* [Assigned task]:
Pick up the judgment excerpt on compounding an offence under section 324 IPC at the point where it stops, and continue it in the same voice.

4. Certain facts and factors require compendious narration to answer the aforesaid question. Offences which are covered by the Table under sub-section (1) and the Table under sub-section (2), of section 320 of the Cr.P.C. can be compounded by the person specified in third column of the said tables. The offences covered by the Table under sub- section (1) are compoundable without permission of the court and offences covered by the Table under sub-section (2) are compoundable only with the permission of the court. Evidently, offence under section 324 IPC was compoundable with permission of the court till the coming into force of the Code of Criminal Procedure (Amendment) Act, 2005 (Act 25 of 2005). Act 25 of 2005 brought in amendment to the Table appended to sub-section (2) of section 320 of Cr.P.C so as to make the offence under section 324 IPC non-compoundable. Though Act 25 of 2005 was published on 23.6.2006 it was to take its effect only from the date of its notification. In this context, the decision of the Hon’ble Apex Court in

# Mathura Singh and Others v. State of U.P., 2009 (2) KHC 759

assumes relevance. It was decided on 27.4.2009. Taking note of the fact that Act 25 of 2005 was not brought into force by notification, offence under section 324 IPC was held still compoundable, with the permission of the court. Later, it was notified on 31.12.2009. Thus, obviously, the offence under section 324 IPC became non-compoundable on 31.12.2009. But, the point to be decided is whether Crl.M.A.No.2665 of 2012 filed jointly by the revision petitioners and the second respondent to whom hurt was caused, is allowable after the coming into force of Act 25 of 2005 on the ground that the offence under section 324 IPC was committed on 5.11.2007. The learned counsel for the petitioners relied on the decision of the Hon’ble Apex Court in

# Hirabhai Jhaverbhai v. State of Gujarat and Others ((2010) 6 SCC 688)

* [Data below]:
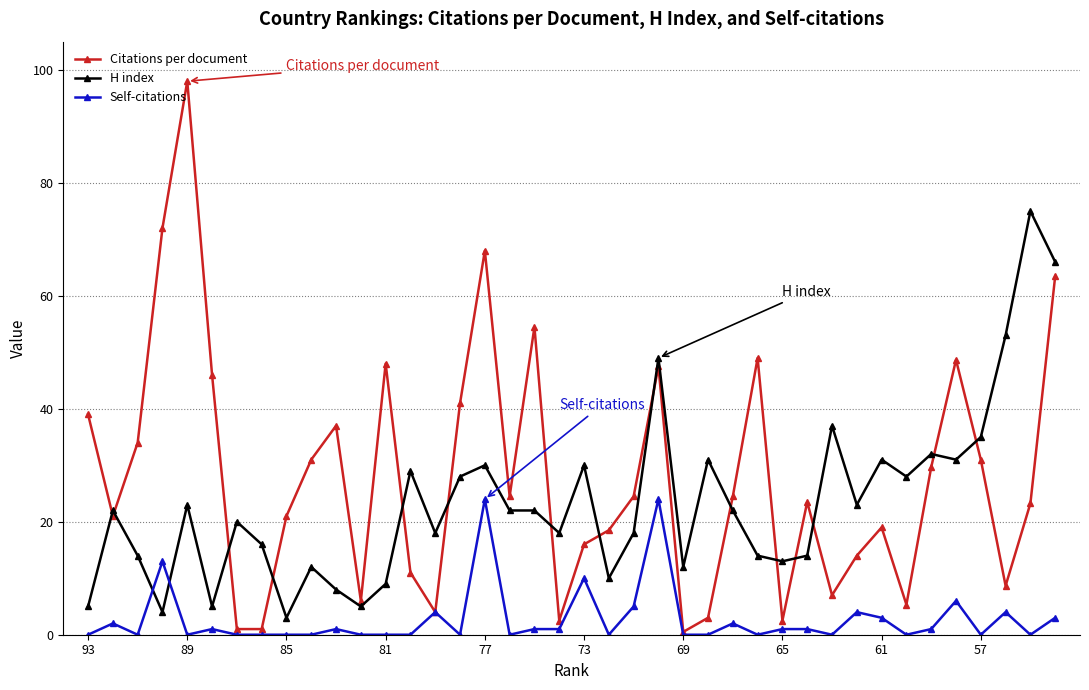

What are all the series names shown in the legend?

Citations per document, H index, Self-citations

* [Result of the task]:
to canvass the position that the said offence being one committed when the offence under section 324 IPC was compoundable, can still be compounded with the permission of the court. That case was decided by the Hon’ble Apex Court on 9.4.2010.

5. I have heard the learned counsel for the petitioners, the learned counsel for the second respondent and also the learned Public Prosecutor.

6. The learned counsel for the petitioners laid emphasis, particularly on paragraph 5 of Hirabhai’s case (supra) that reads thus:-

“5. This Court finds that after coming into force of the Code of Criminal Procedure (Amendment) Act, 2005 from 23.6.2006 the offence under Section 324 IPC is made non-compoundable. However, in this case the offence under Section 324 IPC was committed on 23.7.1986 on which date it was compoundable with the permission of the court. As the Code of Criminal Procedure (Amendment) Act, 2005 is not applicable to the facts of the case, the offence under Section 324 IPC would be compoundable with the permission of the court.”

7. As a general rule, alterations in the form of procedure are retrospective in character in respect of all concerned pending matters unless there is some good reason or other why they should not be. In this case, I do not have to endeavour much on that issue in view of the decisions of the Hon’ble Apex Court in Mathura Singh’s case (supra) and Hirabhai’s case (supra). It was held in Hirabhai’s case (supra) that the amendment brought into section 320(2) of the Cr.P.C. took its effect only from the date of notification. In fact, the Code of Criminal Procedure (Amendment) Act, 2005, (Act 25 of 2005) itself makes it clear that the amendments made thereunder would take effect only from the date of notification. In the decision in Hirabhai’s case (supra) the date of commission of offence was 23.7.1986. Paragraph 5 extracted above would reveal that the Hon’ble Apex Court found that after the coming into force of the Code of Criminal Procedure (Amendment) Act, 2005 from 23.6.2006 the offence under section 324 IPC was made non-compoundable. A careful reading of paragraph 14 in Mathura Singh’s case (supra) would set at naught the little doubt that may be created with respect to the date of coming into force of Act 25 of 2005.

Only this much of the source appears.